### PROBLEM 1
According to the post on Stable Diffusion and Disco Diffusion, what kind of diffusion model is Disco Diffusion?
### PROBLEM 2
Repeat the passage of the post on Stable Diffusion and Disco Diffusion between "What are Stable Diffusion and Disco Diffusion? How to" and "this trick later.", inclusive.

### READING TEXT

What are Stable Diffusion and Disco Diffusion? How to use those tools for one’s own projects? What are their contributions, or disruptions, to the artificial intelligence (AI) generated art, human creativity, or even more ambitiously, human society?
In this post, we compile a host of resources, guided by these questions, to get you started with using the state-of-the-art tools for your own work, while keeping the broader issues associated with AI art in mind. Our focus is text-to-image models, for the moment.
What are Stable Diffusion and Disco Diffusion? How do they work?
Stable Diffusion and Disco Diffusion are two pieces of open source software that generate images in response to a language prompt. A prompt, which is a series of words, is a key to tuning the tools to translate your thoughts into images. We will return to this trick later.
Both Stable Diffusion and Disco Diffusion are based on diffusion models. Stable Diffusion uses a latent diffusion model, and Disco Diffusion is a CLIP-guided diffusion model. These machine learning systems iteratively add random noise to data and learn to reverse the process to remove noise to construct a desired final sample, such as an image.

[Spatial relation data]

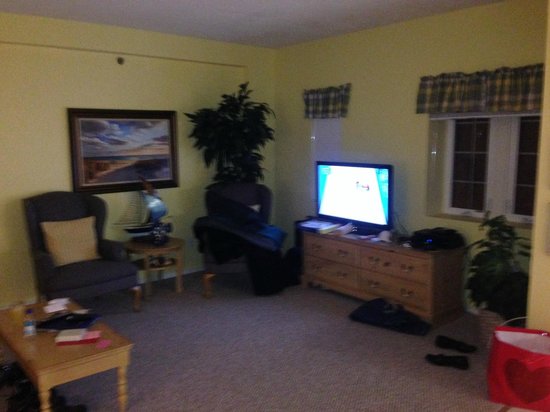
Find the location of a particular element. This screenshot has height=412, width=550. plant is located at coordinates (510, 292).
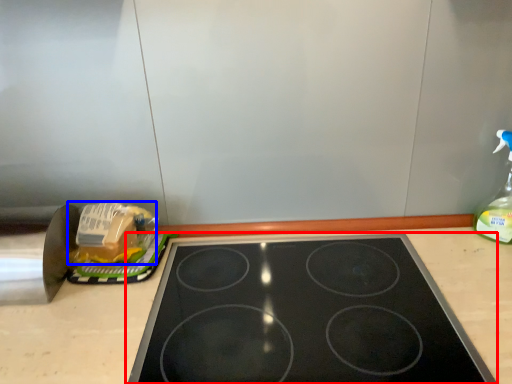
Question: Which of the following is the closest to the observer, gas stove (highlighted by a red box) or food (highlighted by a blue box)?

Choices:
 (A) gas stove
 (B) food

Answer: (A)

--

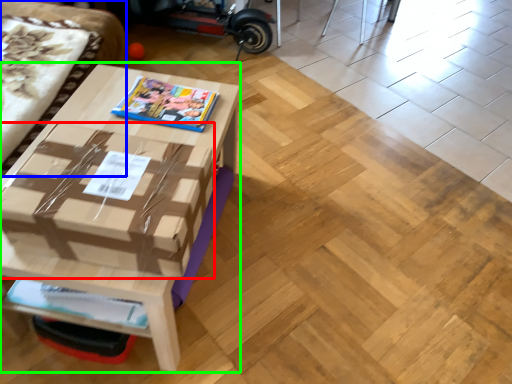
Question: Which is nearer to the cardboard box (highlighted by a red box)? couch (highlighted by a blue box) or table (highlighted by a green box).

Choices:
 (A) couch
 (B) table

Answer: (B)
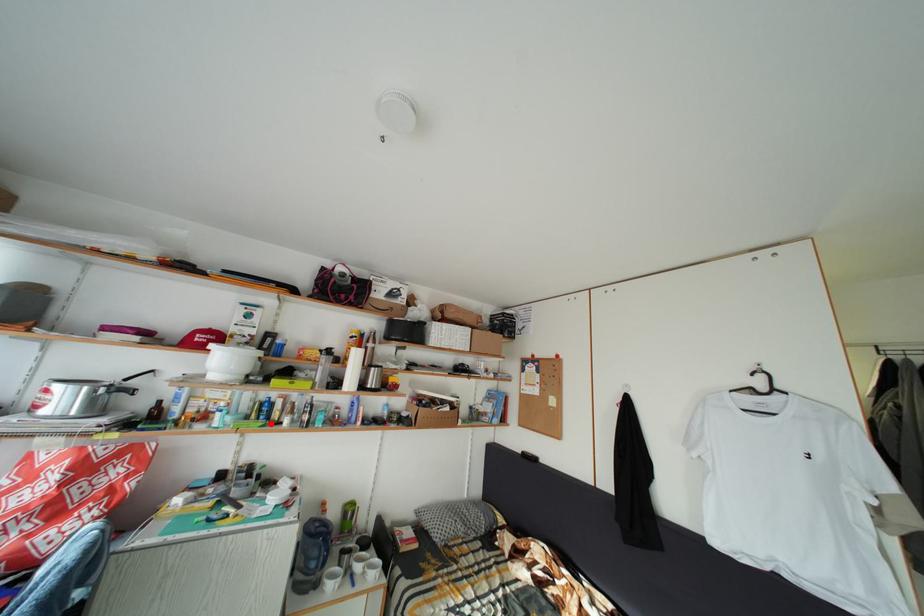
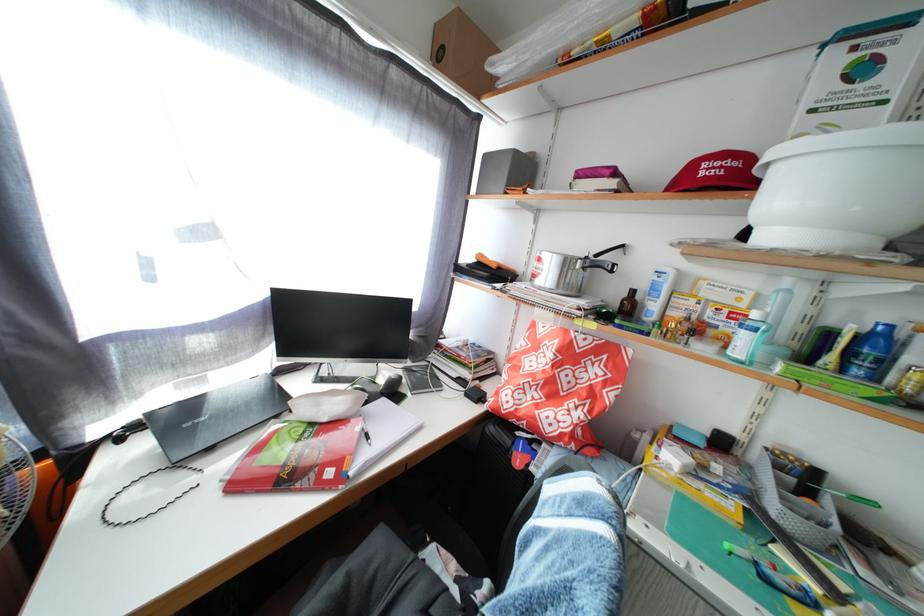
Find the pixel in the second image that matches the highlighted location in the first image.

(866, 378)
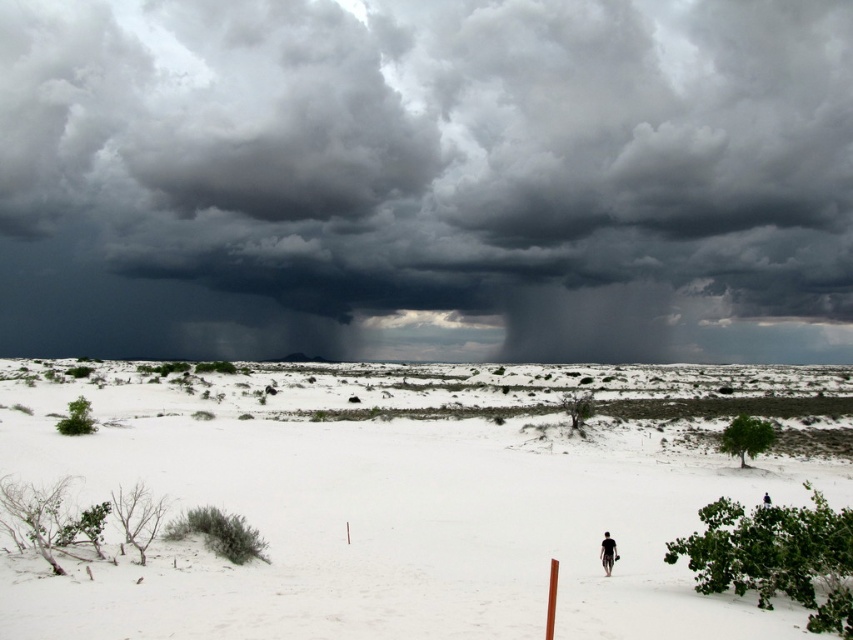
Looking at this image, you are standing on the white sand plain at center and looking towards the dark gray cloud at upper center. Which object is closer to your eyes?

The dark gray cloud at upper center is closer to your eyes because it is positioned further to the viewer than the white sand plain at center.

==

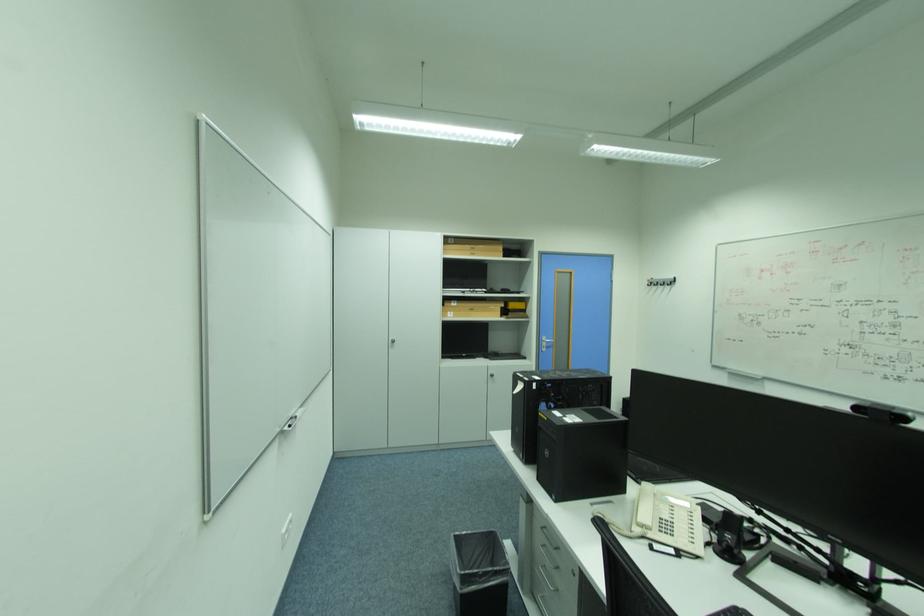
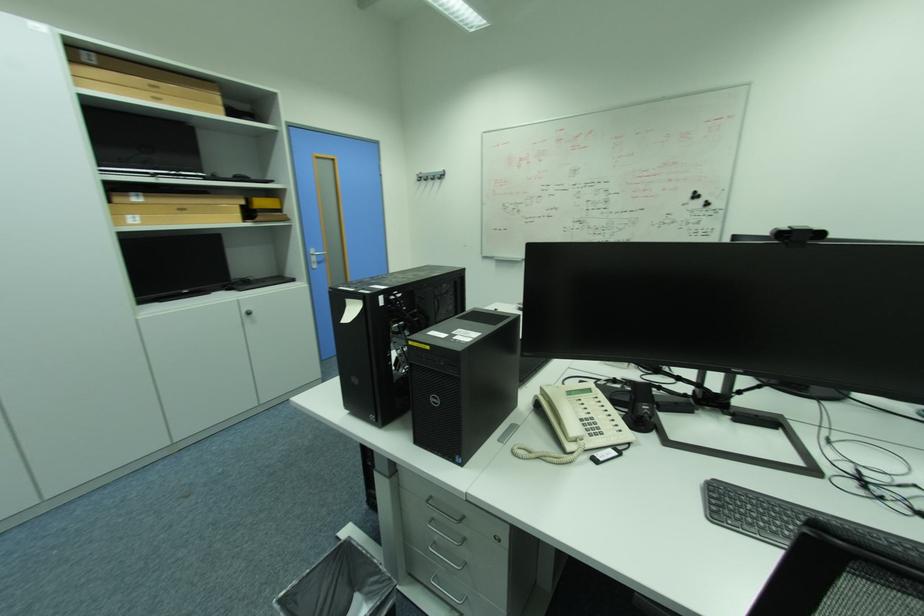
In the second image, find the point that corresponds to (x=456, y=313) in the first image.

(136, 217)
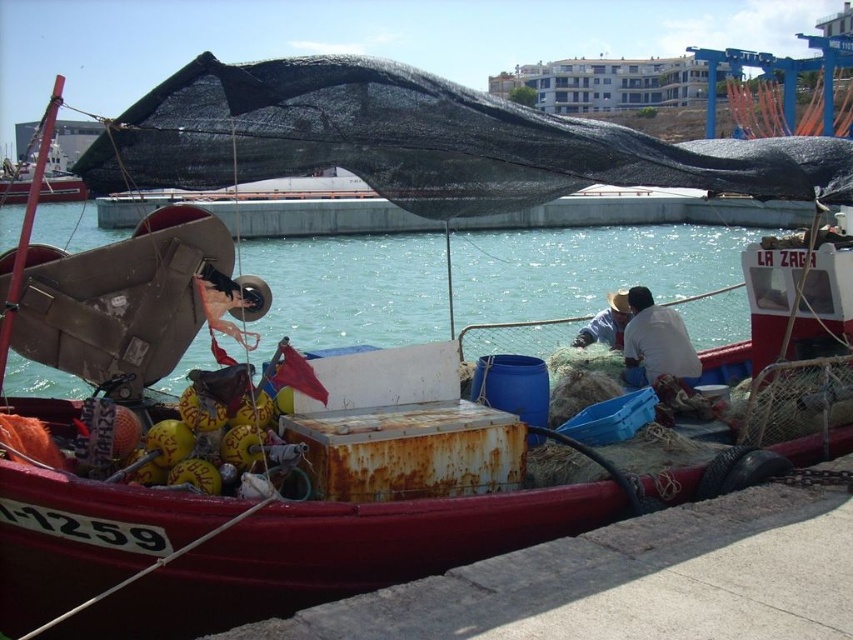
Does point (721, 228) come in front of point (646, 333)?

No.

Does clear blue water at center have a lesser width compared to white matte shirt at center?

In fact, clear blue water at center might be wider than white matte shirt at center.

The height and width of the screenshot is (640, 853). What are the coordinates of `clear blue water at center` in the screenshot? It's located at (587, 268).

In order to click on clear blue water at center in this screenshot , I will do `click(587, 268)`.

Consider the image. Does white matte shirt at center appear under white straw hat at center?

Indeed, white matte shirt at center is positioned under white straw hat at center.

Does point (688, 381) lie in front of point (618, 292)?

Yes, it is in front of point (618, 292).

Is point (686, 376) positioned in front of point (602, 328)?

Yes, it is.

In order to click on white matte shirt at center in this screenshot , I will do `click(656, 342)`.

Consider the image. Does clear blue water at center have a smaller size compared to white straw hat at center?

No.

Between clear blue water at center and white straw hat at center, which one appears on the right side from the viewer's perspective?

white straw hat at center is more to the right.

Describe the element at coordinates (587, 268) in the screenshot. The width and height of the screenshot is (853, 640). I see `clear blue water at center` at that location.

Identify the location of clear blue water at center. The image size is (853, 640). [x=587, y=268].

### TASK RESPONSE 1
A CLIP-guided diffusion model.

### TASK RESPONSE 2
What are Stable Diffusion and Disco Diffusion? How to use those tools for one’s own projects? What are their contributions, or disruptions, to the artificial intelligence (AI) generated art, human creativity, or even more ambitiously, human society?
In this post, we compile a host of resources, guided by these questions, to get you started with using the state-of-the-art tools for your own work, while keeping the broader issues associated with AI art in mind. Our focus is text-to-image models, for the moment.
What are Stable Diffusion and Disco Diffusion? How do they work?
Stable Diffusion and Disco Diffusion are two pieces of open source software that generate images in response to a language prompt. A prompt, which is a series of words, is a key to tuning the tools to translate your thoughts into images. We will return to this trick later.